§ **Assignment**:
Pull every line holding the word "right" from the data below and copy it.

*** Opening Dataset ***

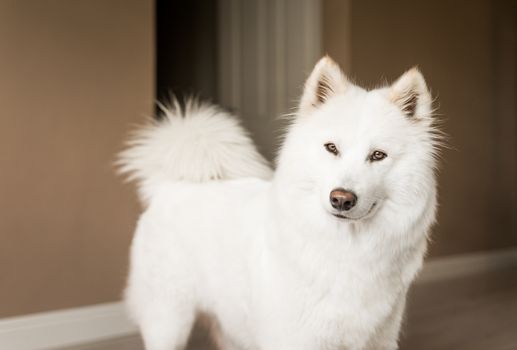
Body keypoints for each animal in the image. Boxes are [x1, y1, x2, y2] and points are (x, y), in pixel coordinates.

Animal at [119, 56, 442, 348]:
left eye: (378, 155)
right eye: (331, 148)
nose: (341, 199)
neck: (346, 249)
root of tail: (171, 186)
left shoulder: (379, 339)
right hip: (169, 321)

*** Closing Dataset ***
*** Opening Dataset ***

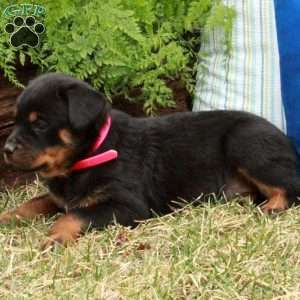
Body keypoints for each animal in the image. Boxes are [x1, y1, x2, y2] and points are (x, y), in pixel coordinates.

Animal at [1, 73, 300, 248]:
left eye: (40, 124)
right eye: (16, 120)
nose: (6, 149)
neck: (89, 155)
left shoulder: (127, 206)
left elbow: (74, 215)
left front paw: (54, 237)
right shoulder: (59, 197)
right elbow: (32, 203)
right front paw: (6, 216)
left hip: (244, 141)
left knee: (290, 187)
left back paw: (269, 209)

*** Closing Dataset ***
*** Opening Dataset ***

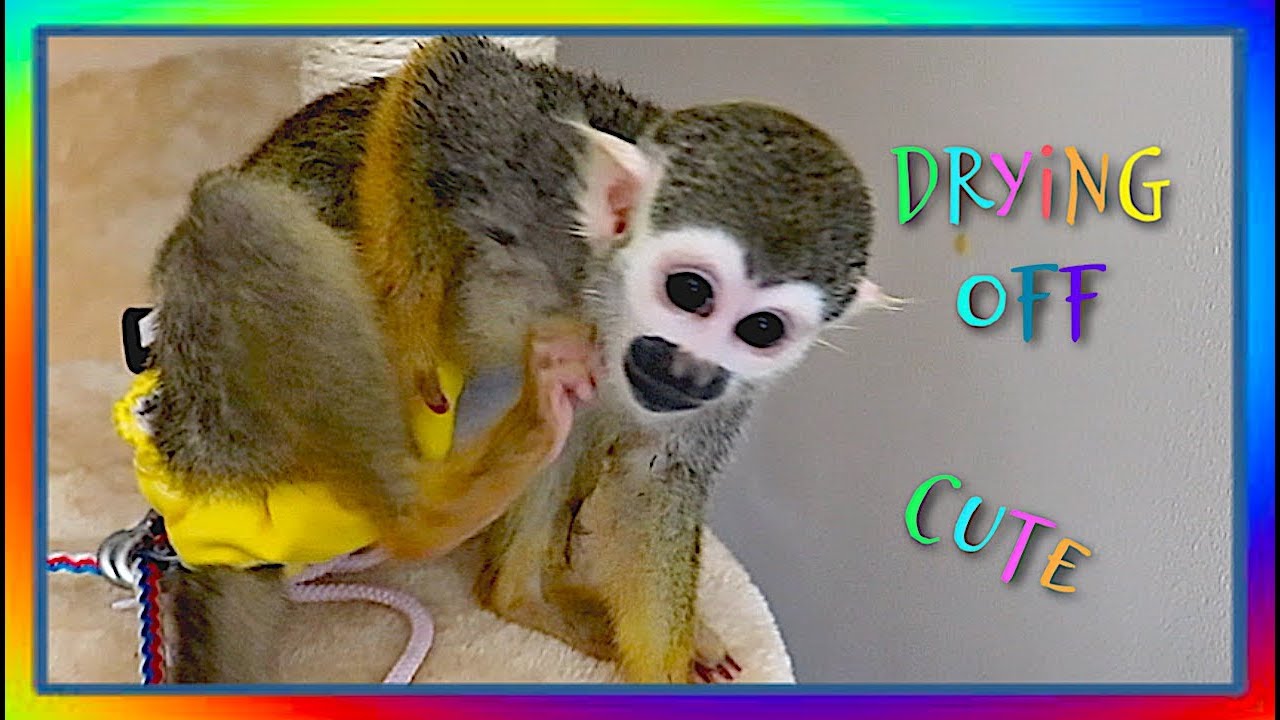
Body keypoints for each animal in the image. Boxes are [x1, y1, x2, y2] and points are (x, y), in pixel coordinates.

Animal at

*** Closing Dataset ***

§ **Exercise result**:
right eye: (331, 148)
right hip: (169, 321)
right eye: (16, 120)
right shoulder: (59, 197)
right elbow: (32, 203)
right front paw: (6, 216)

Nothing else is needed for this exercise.